A study published on March 2006 indicates that the way oncologists are paid may influence decisions on drugs they chose to use in chemotherapy. Although payment method does not influence the choice of chemotherapy over other methods of treatment, once doctors decide to use chemotherapy, the payment system used prompts some doctors to either use cheap or expensive drugs.
Pollsters from Harvard University and the University of Michigan note that openhandedly refunded suppliers prescribed expensive chemotherapy tablets to lung, metastatic breast, and colorectal cancer patients.
Oncologists can benefit from chemotherapy concession as they are compensated for the cost of drugs administered intravenously in their offices. Insurance reimbursements are very high compared to purchase prices of the drugs. The potential conflict of interest influences doctors’ decisions.
Instead of basing their choice of drugs on clinical evidence, studies show that treatment decisions are affected by financial factors, payment policies, and gifts from drug manufacturing companies. This study is a clear indication of pharmaceutical malpractices in which doctors are swayed from their primary focus of ensuring patients’ wellbeing to vested interests in financial gains.
An analysis of articles written about Avandia, a diabetes drug found that experts who received financial favors from the drug’s manufacturer, GlaxoSmithKline were likely to draw favorable conclusions about the safety and efficacy of the drug. Avandia is prescribed to help control the level of blood glucose in patients with type 2 diabetes. Studies show that the drug is associated with increased possibility of a heart attack.
A research to explore links between author’s opinions and financial interests reviewed 202 articles. Grading the outcome by independent reviewers without conflict of interest, it was found that 108 (53%) of the articles had conflict of interest phrases and 90 (45%) had financial interests vested in their writing.
Authors reporting favorable opinions about the drug had been paid by either GlaxoSmithKline or their competitors. From this, 87% of those who gave favorable opinions had conflicts of interest with the manufacturer. On the other hand, only 20% of those with unfavorable opinions about the drug had been paid by the manufacturer of the drug.
According to GlaxoSmithKline’s spokeswoman, out of 202 articles, only 20 were based on scientific research. This study shows the implications of research in the well being of the society. If researchers have vested interests other than reporting the truth, the findings will always be biased.
In 1999, GlaxoSmithKline began a study to establish if Avandia posed fewer risks to the heart than Actos, manufactured by Takeda. Research carried out concluded that Actos was still superior over Avandia and more dangerous to the heart. Reports indicate that the company did not publish the results and tried to find ways of covering them up for the next 11 years. The company’s executive wrote in an e-mail message that the study findings should not get to the public.

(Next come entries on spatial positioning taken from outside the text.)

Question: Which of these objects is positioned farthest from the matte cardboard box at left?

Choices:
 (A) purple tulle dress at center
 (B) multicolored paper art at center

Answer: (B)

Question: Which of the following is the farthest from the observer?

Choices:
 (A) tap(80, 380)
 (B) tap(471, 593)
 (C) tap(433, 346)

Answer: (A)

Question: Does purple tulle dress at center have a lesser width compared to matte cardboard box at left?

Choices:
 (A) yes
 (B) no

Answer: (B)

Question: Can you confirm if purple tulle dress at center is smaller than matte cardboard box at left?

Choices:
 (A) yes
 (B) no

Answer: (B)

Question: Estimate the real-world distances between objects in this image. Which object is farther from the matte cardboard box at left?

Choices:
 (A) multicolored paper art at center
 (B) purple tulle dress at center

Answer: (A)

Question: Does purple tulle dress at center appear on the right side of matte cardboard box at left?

Reports show that the company knew of the risks of heart attacks posed by Avandia after the introduction of the drug in 1999 and chose to keep the results from the public. The company’s main fear was loss of sales that could result from publicizing the drug’s cardiovascular safety risks. Withholding data about safety of the medicine manufactured in a company puts patients at risk. In 2004, the company was also found to have hidden information showing that Paxil depressants led teenagers and children to have suicidal thoughts and behaviors.